◆ **Work instruction**: Without including any pictures, copy every line below exactly.

[Collected data entries]
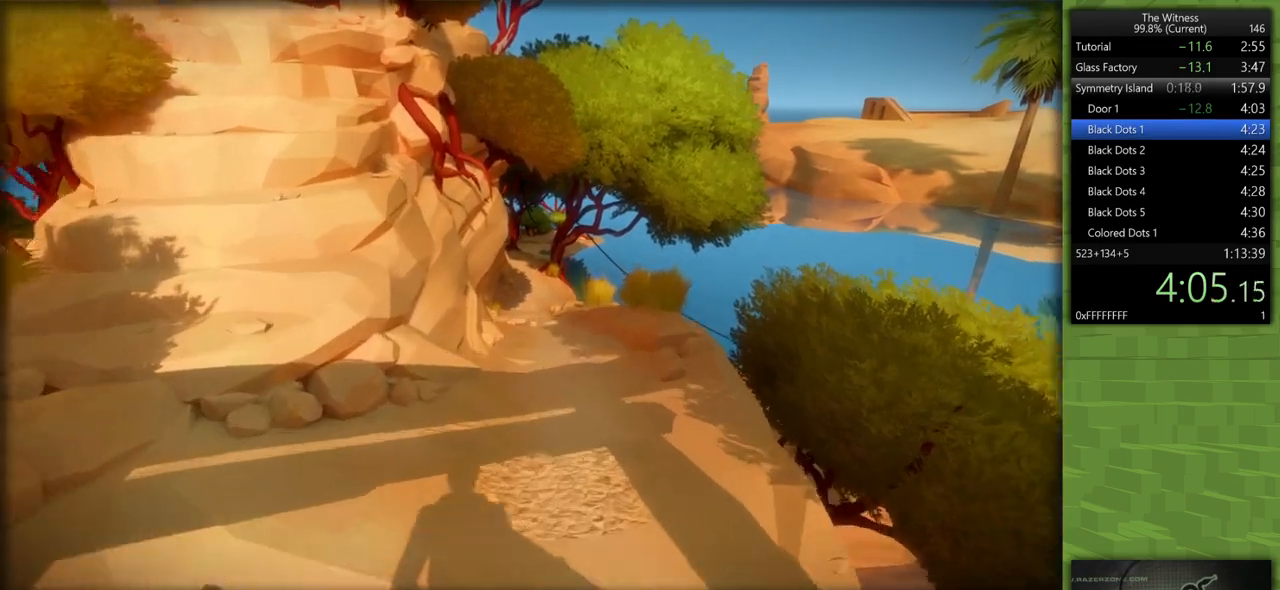
{"keys": ["shift", "w"], "mouse": [], "events": []}
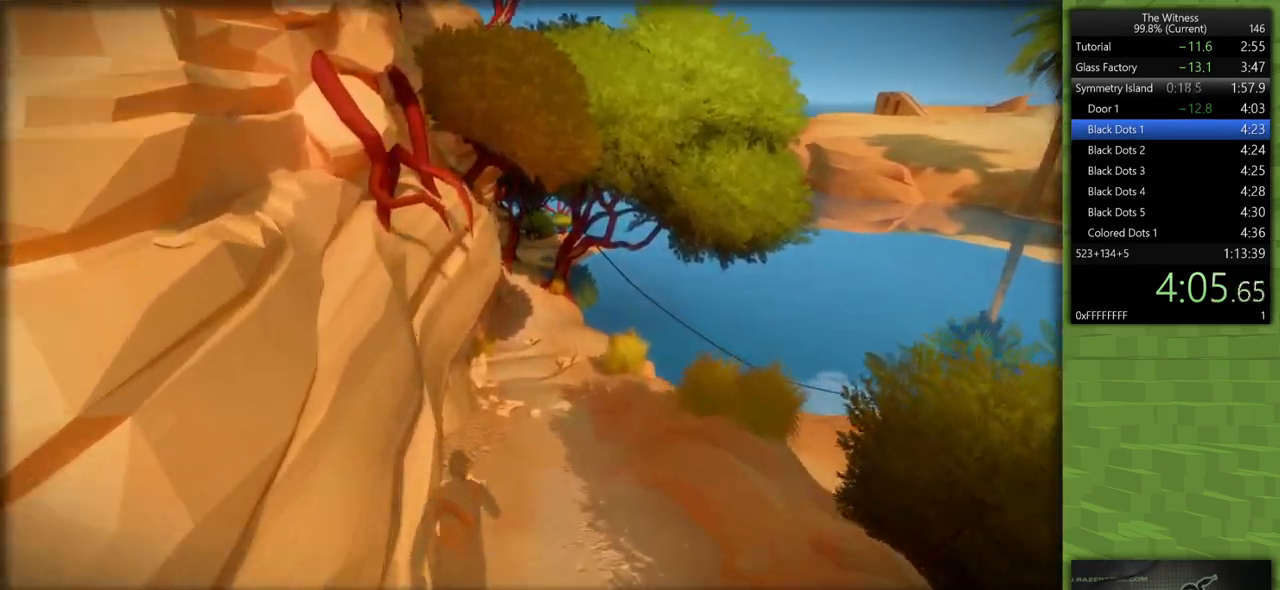
{"keys": ["shift", "w"], "mouse": [], "events": []}
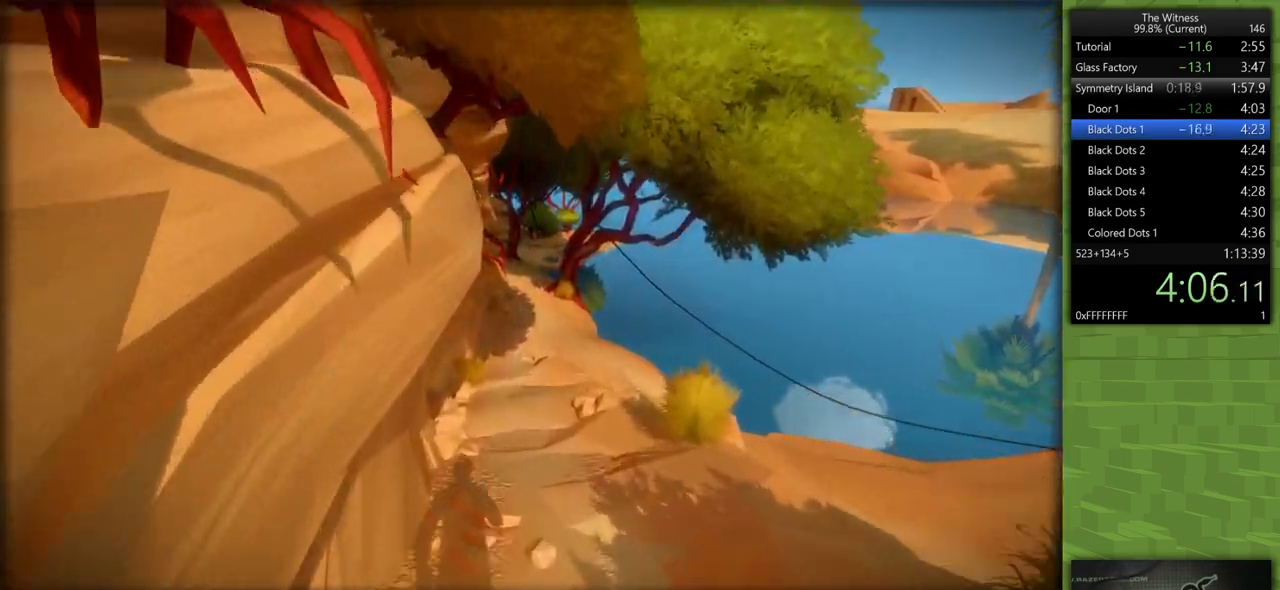
{"keys": ["shift", "w"], "mouse": [], "events": []}
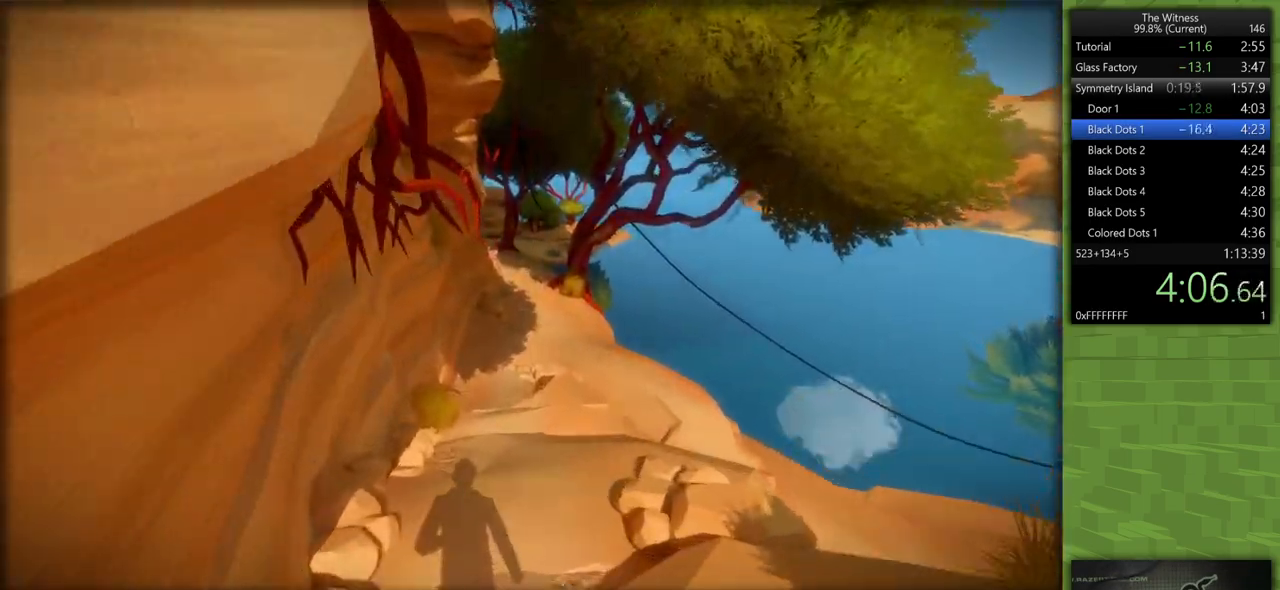
{"keys": ["shift", "w"], "mouse": [], "events": []}
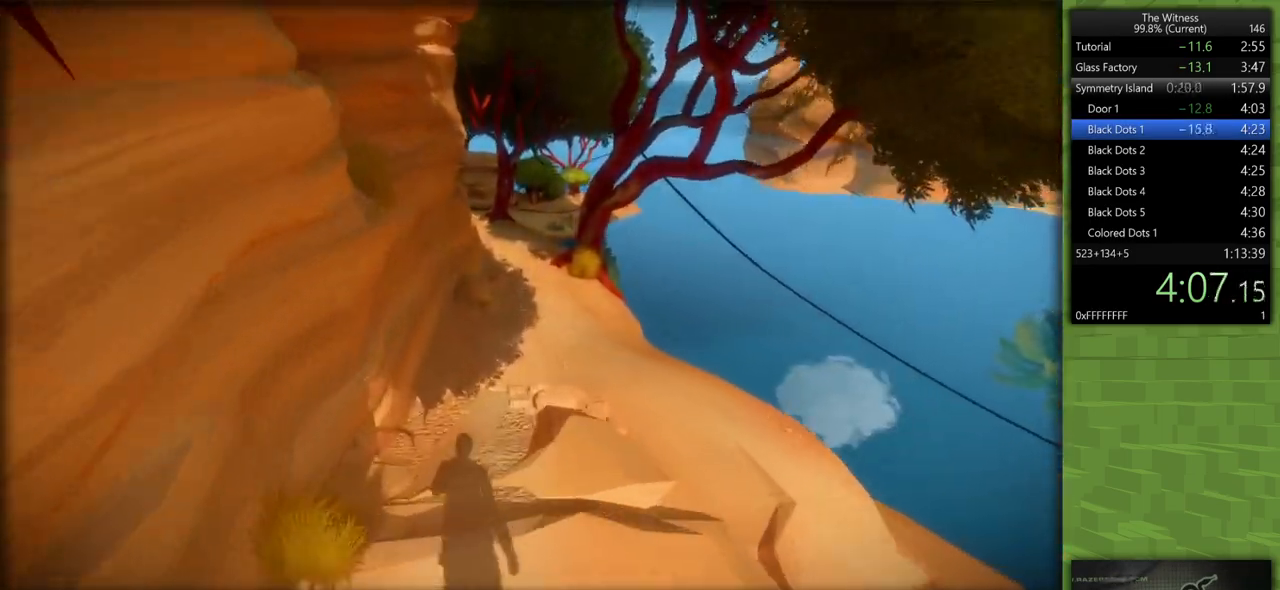
{"keys": ["shift", "w"], "mouse": [], "events": []}
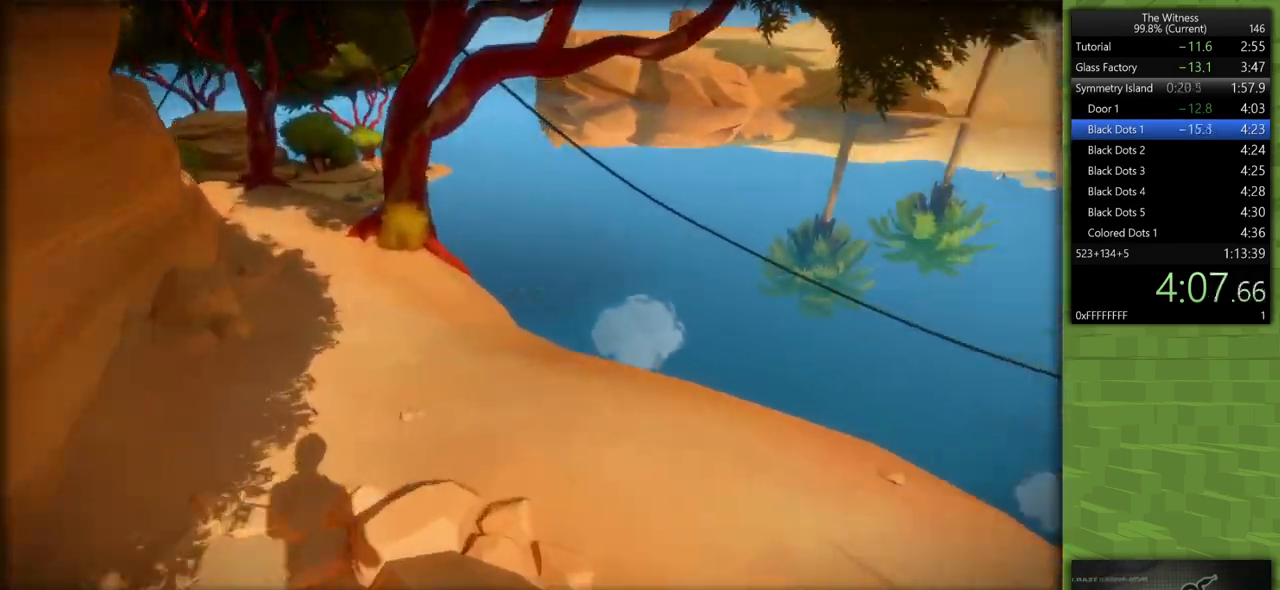
{"keys": ["d", "shift", "w"], "mouse": [], "events": [[183, "d", "down"]]}
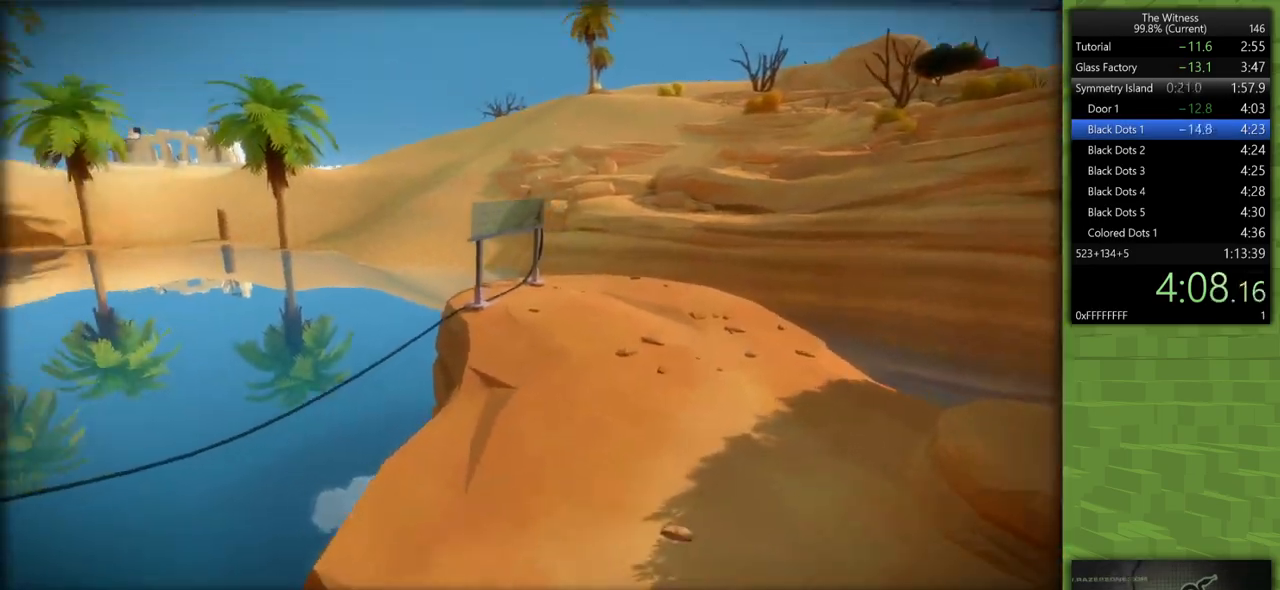
{"keys": ["d", "shift", "w"], "mouse": [], "events": []}
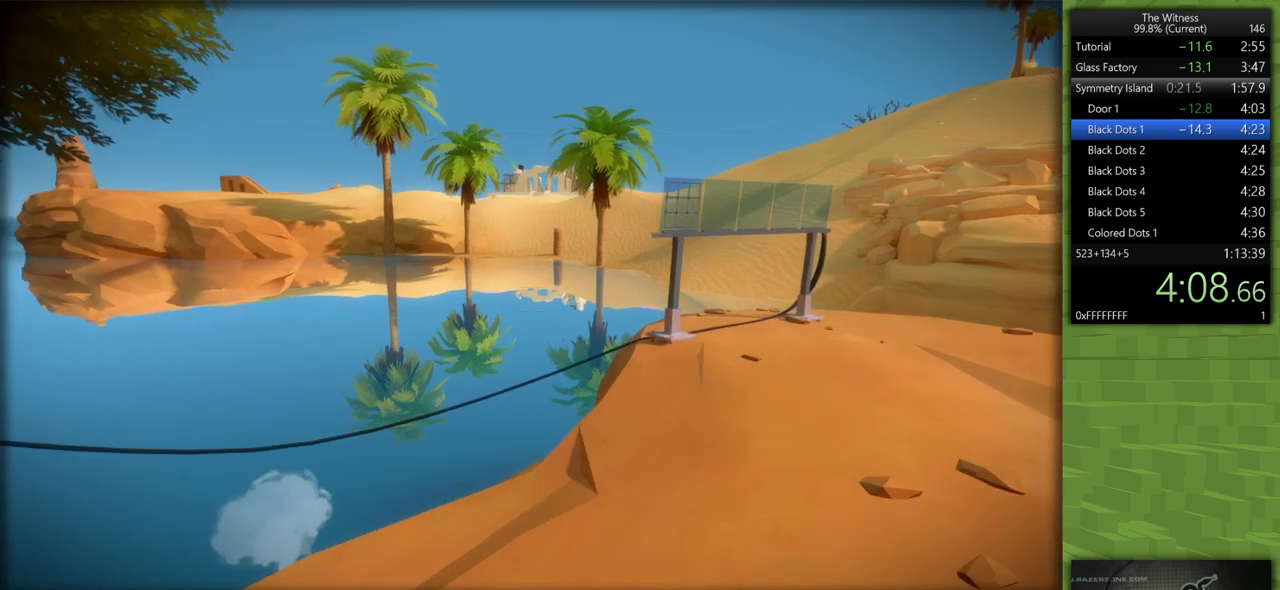
{"keys": ["d", "shift", "w"], "mouse": ["left"], "events": [[450, "mouse_left", "down"]]}
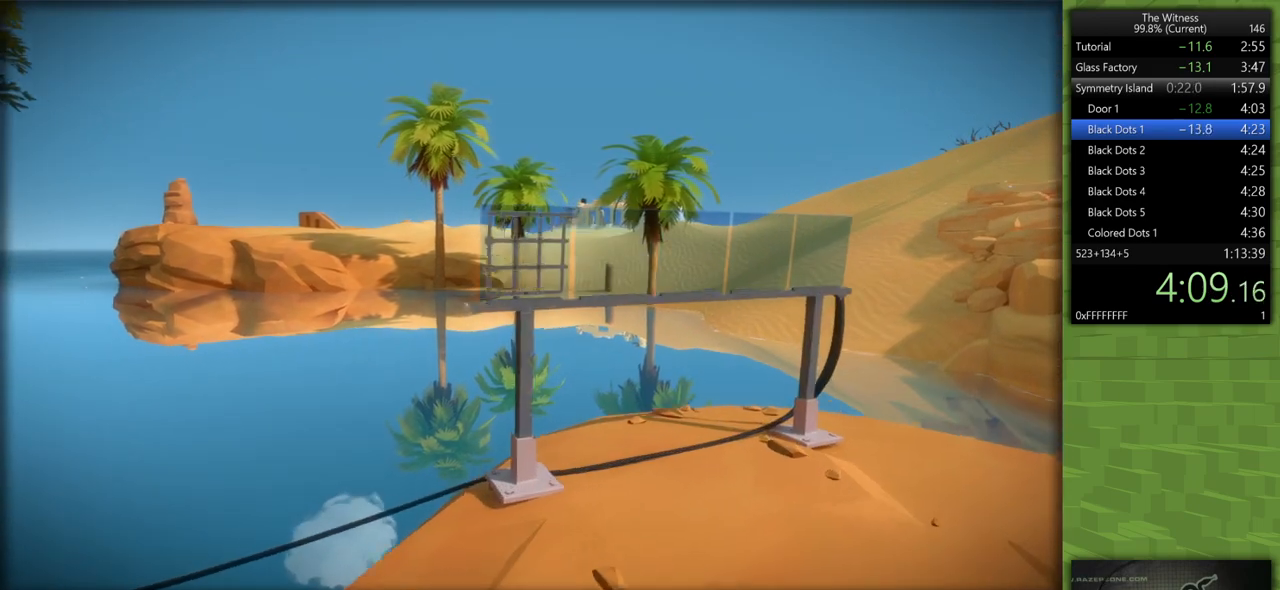
{"keys": [], "mouse": [], "events": [[83, "mouse_left", "up"], [83, "shift", "up"], [133, "d", "up"], [133, "w", "up"], [233, "mouse_left", "down"], [367, "mouse_left", "up"]]}
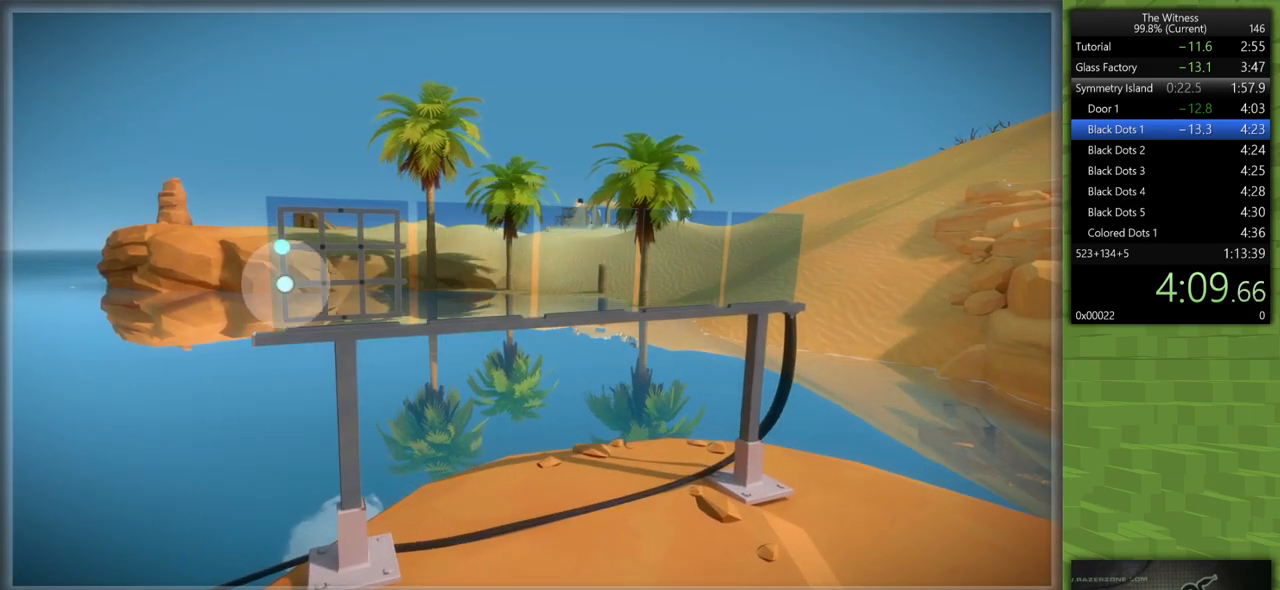
{"keys": [], "mouse": [], "events": []}
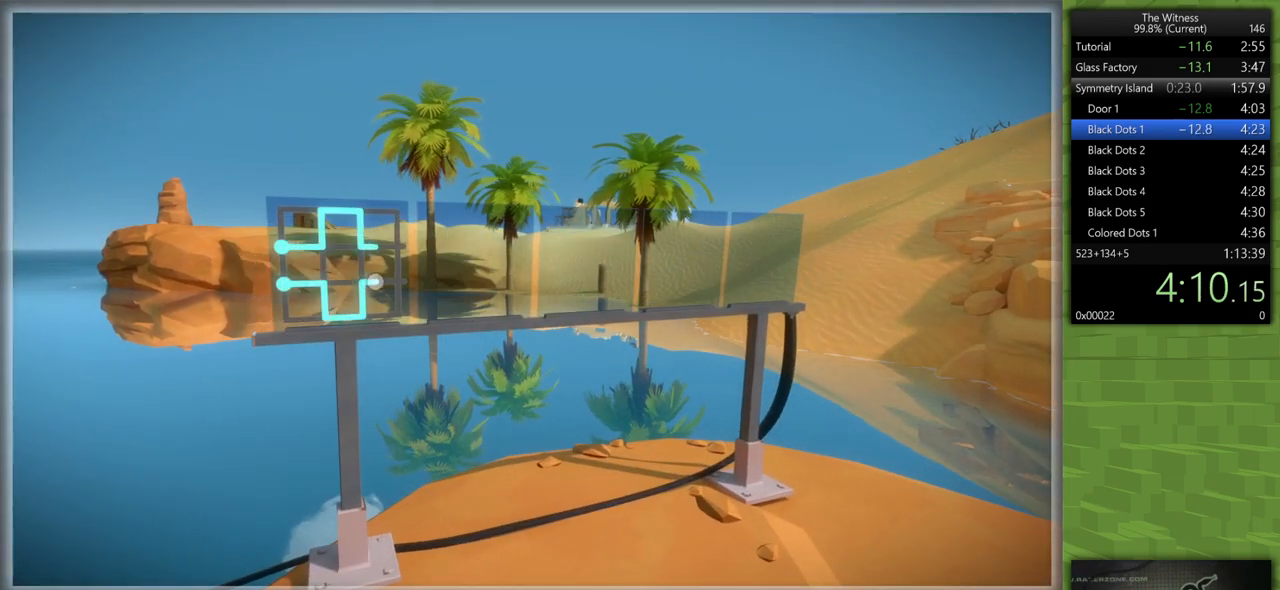
{"keys": [], "mouse": [], "events": [[83, "mouse_left", "down"], [167, "mouse_left", "up"], [317, "mouse_left", "down"], [400, "mouse_left", "up"]]}
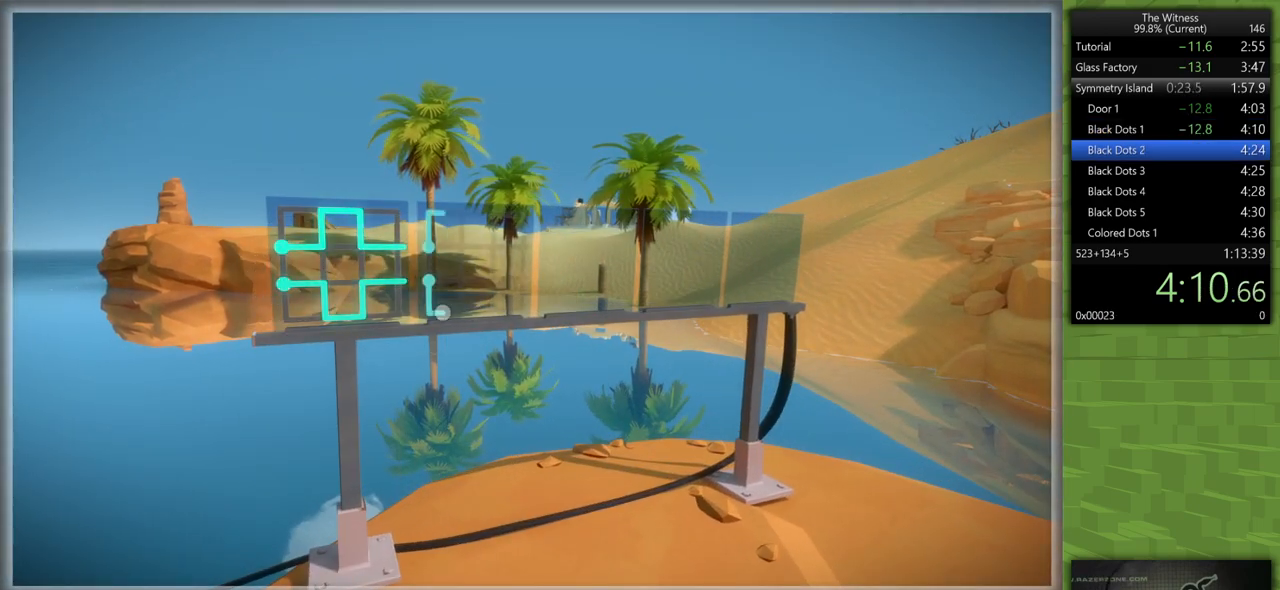
{"keys": [], "mouse": [], "events": []}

◆ **Result**:
{"keys": ["shift", "w"], "mouse": [], "events": []}
{"keys": ["shift", "w"], "mouse": [], "events": []}
{"keys": ["shift", "w"], "mouse": [], "events": []}
{"keys": ["shift", "w"], "mouse": [], "events": []}
{"keys": ["shift", "w"], "mouse": [], "events": []}
{"keys": ["d", "shift", "w"], "mouse": [], "events": [[183, "d", "down"]]}
{"keys": ["d", "shift", "w"], "mouse": [], "events": []}
{"keys": ["d", "shift", "w"], "mouse": ["left"], "events": [[450, "mouse_left", "down"]]}
{"keys": [], "mouse": [], "events": [[83, "mouse_left", "up"], [83, "shift", "up"], [133, "d", "up"], [133, "w", "up"], [233, "mouse_left", "down"], [367, "mouse_left", "up"]]}
{"keys": [], "mouse": [], "events": []}
{"keys": [], "mouse": [], "events": [[83, "mouse_left", "down"], [167, "mouse_left", "up"], [317, "mouse_left", "down"], [400, "mouse_left", "up"]]}
{"keys": [], "mouse": [], "events": []}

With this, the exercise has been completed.